• [Aim of the task]: Reproduce the data in full, exactly.

[Saved data entries]
###

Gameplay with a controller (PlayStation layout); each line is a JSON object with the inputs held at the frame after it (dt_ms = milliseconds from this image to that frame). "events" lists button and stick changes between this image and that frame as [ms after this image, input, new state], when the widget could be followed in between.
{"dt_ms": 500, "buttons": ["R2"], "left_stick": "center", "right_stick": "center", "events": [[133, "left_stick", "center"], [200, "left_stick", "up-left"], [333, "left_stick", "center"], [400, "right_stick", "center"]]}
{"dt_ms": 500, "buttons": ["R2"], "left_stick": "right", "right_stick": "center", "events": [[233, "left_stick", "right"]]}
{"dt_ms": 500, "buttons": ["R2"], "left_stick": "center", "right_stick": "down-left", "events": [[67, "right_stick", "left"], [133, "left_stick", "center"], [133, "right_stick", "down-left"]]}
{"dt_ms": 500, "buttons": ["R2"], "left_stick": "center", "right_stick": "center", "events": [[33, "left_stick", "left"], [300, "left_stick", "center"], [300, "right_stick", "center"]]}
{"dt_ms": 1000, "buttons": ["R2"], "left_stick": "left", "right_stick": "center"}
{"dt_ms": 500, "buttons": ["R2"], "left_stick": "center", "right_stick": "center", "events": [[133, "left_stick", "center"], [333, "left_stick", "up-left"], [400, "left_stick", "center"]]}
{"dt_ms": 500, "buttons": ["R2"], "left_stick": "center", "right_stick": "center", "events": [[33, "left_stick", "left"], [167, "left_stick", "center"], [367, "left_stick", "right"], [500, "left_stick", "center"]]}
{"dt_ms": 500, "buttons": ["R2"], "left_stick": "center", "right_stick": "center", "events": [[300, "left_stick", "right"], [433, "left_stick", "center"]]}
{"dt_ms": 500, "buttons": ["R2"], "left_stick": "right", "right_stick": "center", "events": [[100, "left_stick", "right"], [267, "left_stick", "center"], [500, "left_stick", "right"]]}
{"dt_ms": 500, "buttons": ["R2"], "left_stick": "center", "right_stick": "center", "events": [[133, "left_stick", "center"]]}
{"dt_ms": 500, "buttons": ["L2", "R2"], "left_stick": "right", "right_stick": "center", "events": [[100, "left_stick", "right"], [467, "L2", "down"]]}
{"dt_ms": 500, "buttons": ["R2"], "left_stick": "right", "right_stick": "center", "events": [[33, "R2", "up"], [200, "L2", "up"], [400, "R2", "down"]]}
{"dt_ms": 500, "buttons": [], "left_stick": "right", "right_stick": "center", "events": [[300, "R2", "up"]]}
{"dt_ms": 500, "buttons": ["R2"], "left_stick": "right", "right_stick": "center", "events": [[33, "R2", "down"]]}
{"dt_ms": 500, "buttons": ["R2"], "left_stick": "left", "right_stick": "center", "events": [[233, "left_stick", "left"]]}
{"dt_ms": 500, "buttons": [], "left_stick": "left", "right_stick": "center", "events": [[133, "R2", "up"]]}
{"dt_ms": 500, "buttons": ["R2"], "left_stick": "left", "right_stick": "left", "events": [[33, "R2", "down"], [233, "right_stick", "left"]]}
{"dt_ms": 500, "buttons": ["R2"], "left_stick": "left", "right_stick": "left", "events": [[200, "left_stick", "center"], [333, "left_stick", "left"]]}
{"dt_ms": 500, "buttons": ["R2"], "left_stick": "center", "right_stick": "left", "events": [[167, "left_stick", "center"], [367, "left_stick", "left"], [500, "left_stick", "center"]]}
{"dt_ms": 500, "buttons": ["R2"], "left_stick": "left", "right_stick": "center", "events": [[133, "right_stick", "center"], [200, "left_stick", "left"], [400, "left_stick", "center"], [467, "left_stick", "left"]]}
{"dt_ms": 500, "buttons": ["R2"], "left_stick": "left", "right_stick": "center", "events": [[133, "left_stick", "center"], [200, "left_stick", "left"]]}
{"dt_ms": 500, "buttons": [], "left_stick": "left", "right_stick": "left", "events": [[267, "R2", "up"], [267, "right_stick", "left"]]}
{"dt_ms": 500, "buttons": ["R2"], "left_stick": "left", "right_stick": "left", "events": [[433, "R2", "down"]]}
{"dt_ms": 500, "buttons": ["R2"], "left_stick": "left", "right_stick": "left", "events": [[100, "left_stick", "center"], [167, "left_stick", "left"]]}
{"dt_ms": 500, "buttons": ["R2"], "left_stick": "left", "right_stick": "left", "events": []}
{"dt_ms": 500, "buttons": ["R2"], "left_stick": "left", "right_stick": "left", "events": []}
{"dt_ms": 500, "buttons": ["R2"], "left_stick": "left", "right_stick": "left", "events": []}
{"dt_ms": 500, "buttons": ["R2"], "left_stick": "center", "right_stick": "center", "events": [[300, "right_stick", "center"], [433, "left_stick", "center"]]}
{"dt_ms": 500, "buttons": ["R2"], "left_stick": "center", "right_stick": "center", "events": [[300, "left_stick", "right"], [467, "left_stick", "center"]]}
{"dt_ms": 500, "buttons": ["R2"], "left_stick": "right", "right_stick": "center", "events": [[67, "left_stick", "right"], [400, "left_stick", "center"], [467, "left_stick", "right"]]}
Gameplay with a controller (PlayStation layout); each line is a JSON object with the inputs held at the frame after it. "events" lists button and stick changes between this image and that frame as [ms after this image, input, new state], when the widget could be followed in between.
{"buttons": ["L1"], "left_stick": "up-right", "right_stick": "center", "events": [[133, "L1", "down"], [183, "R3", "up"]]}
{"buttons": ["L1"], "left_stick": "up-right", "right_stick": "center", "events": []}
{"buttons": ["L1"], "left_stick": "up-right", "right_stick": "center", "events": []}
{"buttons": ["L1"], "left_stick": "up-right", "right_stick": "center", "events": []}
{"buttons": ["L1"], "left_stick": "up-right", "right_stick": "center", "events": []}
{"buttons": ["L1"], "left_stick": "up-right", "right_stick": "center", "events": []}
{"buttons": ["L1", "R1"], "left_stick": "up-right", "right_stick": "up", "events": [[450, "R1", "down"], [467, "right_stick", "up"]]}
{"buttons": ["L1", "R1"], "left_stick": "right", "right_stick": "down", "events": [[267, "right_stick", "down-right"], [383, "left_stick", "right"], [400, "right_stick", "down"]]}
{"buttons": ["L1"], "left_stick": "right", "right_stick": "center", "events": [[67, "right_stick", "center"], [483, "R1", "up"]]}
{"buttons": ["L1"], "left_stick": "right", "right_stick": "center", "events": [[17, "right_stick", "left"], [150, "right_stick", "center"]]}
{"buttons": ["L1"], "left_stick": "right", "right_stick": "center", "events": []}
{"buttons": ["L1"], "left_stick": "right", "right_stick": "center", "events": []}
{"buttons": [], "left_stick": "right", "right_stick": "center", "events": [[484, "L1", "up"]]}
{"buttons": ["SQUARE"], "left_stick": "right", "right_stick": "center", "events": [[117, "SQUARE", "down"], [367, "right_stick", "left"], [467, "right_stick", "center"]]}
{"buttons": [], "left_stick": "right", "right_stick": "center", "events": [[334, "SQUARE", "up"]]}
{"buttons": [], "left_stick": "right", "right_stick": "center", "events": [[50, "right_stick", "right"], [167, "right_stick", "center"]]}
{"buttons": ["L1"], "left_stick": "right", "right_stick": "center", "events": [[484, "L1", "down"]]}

###

• [Expected output]:
Gameplay with a controller (PlayStation layout); each line is a JSON object with the inputs held at the frame after it (dt_ms = milliseconds from this image to that frame). "events" lists button and stick changes between this image and that frame as [ms after this image, input, new state], when the widget could be followed in between.
{"dt_ms": 500, "buttons": ["R2"], "left_stick": "center", "right_stick": "center", "events": [[133, "left_stick", "center"], [200, "left_stick", "up-left"], [333, "left_stick", "center"], [400, "right_stick", "center"]]}
{"dt_ms": 500, "buttons": ["R2"], "left_stick": "right", "right_stick": "center", "events": [[233, "left_stick", "right"]]}
{"dt_ms": 500, "buttons": ["R2"], "left_stick": "center", "right_stick": "down-left", "events": [[67, "right_stick", "left"], [133, "left_stick", "center"], [133, "right_stick", "down-left"]]}
{"dt_ms": 500, "buttons": ["R2"], "left_stick": "center", "right_stick": "center", "events": [[33, "left_stick", "left"], [300, "left_stick", "center"], [300, "right_stick", "center"]]}
{"dt_ms": 1000, "buttons": ["R2"], "left_stick": "left", "right_stick": "center"}
{"dt_ms": 500, "buttons": ["R2"], "left_stick": "center", "right_stick": "center", "events": [[133, "left_stick", "center"], [333, "left_stick", "up-left"], [400, "left_stick", "center"]]}
{"dt_ms": 500, "buttons": ["R2"], "left_stick": "center", "right_stick": "center", "events": [[33, "left_stick", "left"], [167, "left_stick", "center"], [367, "left_stick", "right"], [500, "left_stick", "center"]]}
{"dt_ms": 500, "buttons": ["R2"], "left_stick": "center", "right_stick": "center", "events": [[300, "left_stick", "right"], [433, "left_stick", "center"]]}
{"dt_ms": 500, "buttons": ["R2"], "left_stick": "right", "right_stick": "center", "events": [[100, "left_stick", "right"], [267, "left_stick", "center"], [500, "left_stick", "right"]]}
{"dt_ms": 500, "buttons": ["R2"], "left_stick": "center", "right_stick": "center", "events": [[133, "left_stick", "center"]]}
{"dt_ms": 500, "buttons": ["L2", "R2"], "left_stick": "right", "right_stick": "center", "events": [[100, "left_stick", "right"], [467, "L2", "down"]]}
{"dt_ms": 500, "buttons": ["R2"], "left_stick": "right", "right_stick": "center", "events": [[33, "R2", "up"], [200, "L2", "up"], [400, "R2", "down"]]}
{"dt_ms": 500, "buttons": [], "left_stick": "right", "right_stick": "center", "events": [[300, "R2", "up"]]}
{"dt_ms": 500, "buttons": ["R2"], "left_stick": "right", "right_stick": "center", "events": [[33, "R2", "down"]]}
{"dt_ms": 500, "buttons": ["R2"], "left_stick": "left", "right_stick": "center", "events": [[233, "left_stick", "left"]]}
{"dt_ms": 500, "buttons": [], "left_stick": "left", "right_stick": "center", "events": [[133, "R2", "up"]]}
{"dt_ms": 500, "buttons": ["R2"], "left_stick": "left", "right_stick": "left", "events": [[33, "R2", "down"], [233, "right_stick", "left"]]}
{"dt_ms": 500, "buttons": ["R2"], "left_stick": "left", "right_stick": "left", "events": [[200, "left_stick", "center"], [333, "left_stick", "left"]]}
{"dt_ms": 500, "buttons": ["R2"], "left_stick": "center", "right_stick": "left", "events": [[167, "left_stick", "center"], [367, "left_stick", "left"], [500, "left_stick", "center"]]}
{"dt_ms": 500, "buttons": ["R2"], "left_stick": "left", "right_stick": "center", "events": [[133, "right_stick", "center"], [200, "left_stick", "left"], [400, "left_stick", "center"], [467, "left_stick", "left"]]}
{"dt_ms": 500, "buttons": ["R2"], "left_stick": "left", "right_stick": "center", "events": [[133, "left_stick", "center"], [200, "left_stick", "left"]]}
{"dt_ms": 500, "buttons": [], "left_stick": "left", "right_stick": "left", "events": [[267, "R2", "up"], [267, "right_stick", "left"]]}
{"dt_ms": 500, "buttons": ["R2"], "left_stick": "left", "right_stick": "left", "events": [[433, "R2", "down"]]}
{"dt_ms": 500, "buttons": ["R2"], "left_stick": "left", "right_stick": "left", "events": [[100, "left_stick", "center"], [167, "left_stick", "left"]]}
{"dt_ms": 500, "buttons": ["R2"], "left_stick": "left", "right_stick": "left", "events": []}
{"dt_ms": 500, "buttons": ["R2"], "left_stick": "left", "right_stick": "left", "events": []}
{"dt_ms": 500, "buttons": ["R2"], "left_stick": "left", "right_stick": "left", "events": []}
{"dt_ms": 500, "buttons": ["R2"], "left_stick": "center", "right_stick": "center", "events": [[300, "right_stick", "center"], [433, "left_stick", "center"]]}
{"dt_ms": 500, "buttons": ["R2"], "left_stick": "center", "right_stick": "center", "events": [[300, "left_stick", "right"], [467, "left_stick", "center"]]}
{"dt_ms": 500, "buttons": ["R2"], "left_stick": "right", "right_stick": "center", "events": [[67, "left_stick", "right"], [400, "left_stick", "center"], [467, "left_stick", "right"]]}
Gameplay with a controller (PlayStation layout); each line is a JSON object with the inputs held at the frame after it. "events" lists button and stick changes between this image and that frame as [ms after this image, input, new state], when the widget could be followed in between.
{"buttons": ["L1"], "left_stick": "up-right", "right_stick": "center", "events": [[133, "L1", "down"], [183, "R3", "up"]]}
{"buttons": ["L1"], "left_stick": "up-right", "right_stick": "center", "events": []}
{"buttons": ["L1"], "left_stick": "up-right", "right_stick": "center", "events": []}
{"buttons": ["L1"], "left_stick": "up-right", "right_stick": "center", "events": []}
{"buttons": ["L1"], "left_stick": "up-right", "right_stick": "center", "events": []}
{"buttons": ["L1"], "left_stick": "up-right", "right_stick": "center", "events": []}
{"buttons": ["L1", "R1"], "left_stick": "up-right", "right_stick": "up", "events": [[450, "R1", "down"], [467, "right_stick", "up"]]}
{"buttons": ["L1", "R1"], "left_stick": "right", "right_stick": "down", "events": [[267, "right_stick", "down-right"], [383, "left_stick", "right"], [400, "right_stick", "down"]]}
{"buttons": ["L1"], "left_stick": "right", "right_stick": "center", "events": [[67, "right_stick", "center"], [483, "R1", "up"]]}
{"buttons": ["L1"], "left_stick": "right", "right_stick": "center", "events": [[17, "right_stick", "left"], [150, "right_stick", "center"]]}
{"buttons": ["L1"], "left_stick": "right", "right_stick": "center", "events": []}
{"buttons": ["L1"], "left_stick": "right", "right_stick": "center", "events": []}
{"buttons": [], "left_stick": "right", "right_stick": "center", "events": [[484, "L1", "up"]]}
{"buttons": ["SQUARE"], "left_stick": "right", "right_stick": "center", "events": [[117, "SQUARE", "down"], [367, "right_stick", "left"], [467, "right_stick", "center"]]}
{"buttons": [], "left_stick": "right", "right_stick": "center", "events": [[334, "SQUARE", "up"]]}
{"buttons": [], "left_stick": "right", "right_stick": "center", "events": [[50, "right_stick", "right"], [167, "right_stick", "center"]]}
{"buttons": ["L1"], "left_stick": "right", "right_stick": "center", "events": [[484, "L1", "down"]]}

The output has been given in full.